- [EXTRACT TO READ]
• • •

# "Ghosts & Gansters of Old Chicago" Show - 2011



## daffy64 (Nov 8, 2011)

My 2011 Halloween Show "Ghosts and Gangsters of Old Chicago". Staged in my garage with music and voice by local musician Peter Shea. We raised over $670.00 in donations for our local food bank!


----------



## STOLLOWEEN (Apr 13, 2008)

The production values on this are OUTSTANDING...the garage set, the background film, the lighting and of course the choreography between the skeletons. Enjoyed your other youtube videos as well showing the voice recording session and background film...fantastic job.


----------



## Frighteners Entertainment (Jan 24, 2006)

Outstanding!


----------



## jdubbya (Nov 6, 2005)

I'm truly astounded by this! Just amazing!


----------



## Creep Cringle (Jun 23, 2009)

That was cool! How did you work out the showings? Did you have show times or did people just stand around and wait? I loved it!


----------



## CoolDJTV (Jun 28, 2011)

Wow! amazing!


----------



## daffy64 (Nov 8, 2011)

Thanks for all the nice compliments, guys. In regard to the question about the show times: this year I put one of those portable garage-type shelters in front of my garage door. This served as the theater room for the audience and kept out those who weren't admitted yet. I could hold about 25 people seated on low benches or standing behind them for each show, then kick them out and let the next group in. It worked very wel.


----------



## Spider Rider (Nov 8, 2006)

Brilliant! The garage door as curtain just kills me, a true home haunter's touch. And what Stolloween said, impeccable production value with that lighting, set, film, music, props and staging. This needs to move from the driveway to on the road.:jol:


----------



## daffy64 (Nov 8, 2011)

• • •

- [SUPPLIED INFORMATION]
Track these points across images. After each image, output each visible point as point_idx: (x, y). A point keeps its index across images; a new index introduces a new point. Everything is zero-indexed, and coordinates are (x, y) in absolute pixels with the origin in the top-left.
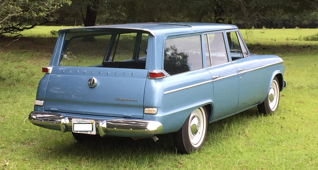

• • •

- [WORK TO COMPLETE]
[a] Answer these from the Halloween show thread, one line each:
(i) How much did the show raise in donations, and for what?
(ii) About how many people could attend each showing?
(iii) Who supplied the music and voice for the show?
[b] Continue the Halloween show thread from its final line.

- [OUTPUTS IN ORDER]
[a]
(i) Over $670.00, for the local food bank.
(ii) About 25 people.
(iii) Local musician Peter Shea.

[b]
*Haha*

That would be hard. It's already torn down to make room for my car! Don't worry, next year will be a lot better and you guys can come up to Canada and see it!


----------



## R. Lamb (Oct 11, 2011)

That would be a trip worth taking. Fantastic job!


----------



## daffy64 (Nov 8, 2011)

Thanks. I submitted the video link so the show could be put on the DVD that Hauntforum is making.


----------



## wandererrob (Aug 8, 2007)

daffy64 said:


> That would be hard. It's already torn down to make room for my car! Don't worry, next year will be a lot better and you guys can come up to Canada and see it!


If you plan on topping that next year, I can't wait to see what you've got in store. That was truly outstanding. In addition to the other comments, with which I wholeheartedly agree, one thing that caught my attention was the toe tapping while he was singing. It was a subtle touch, but in addition to the arms, it really gave him "life". It completed the illusion beautifully.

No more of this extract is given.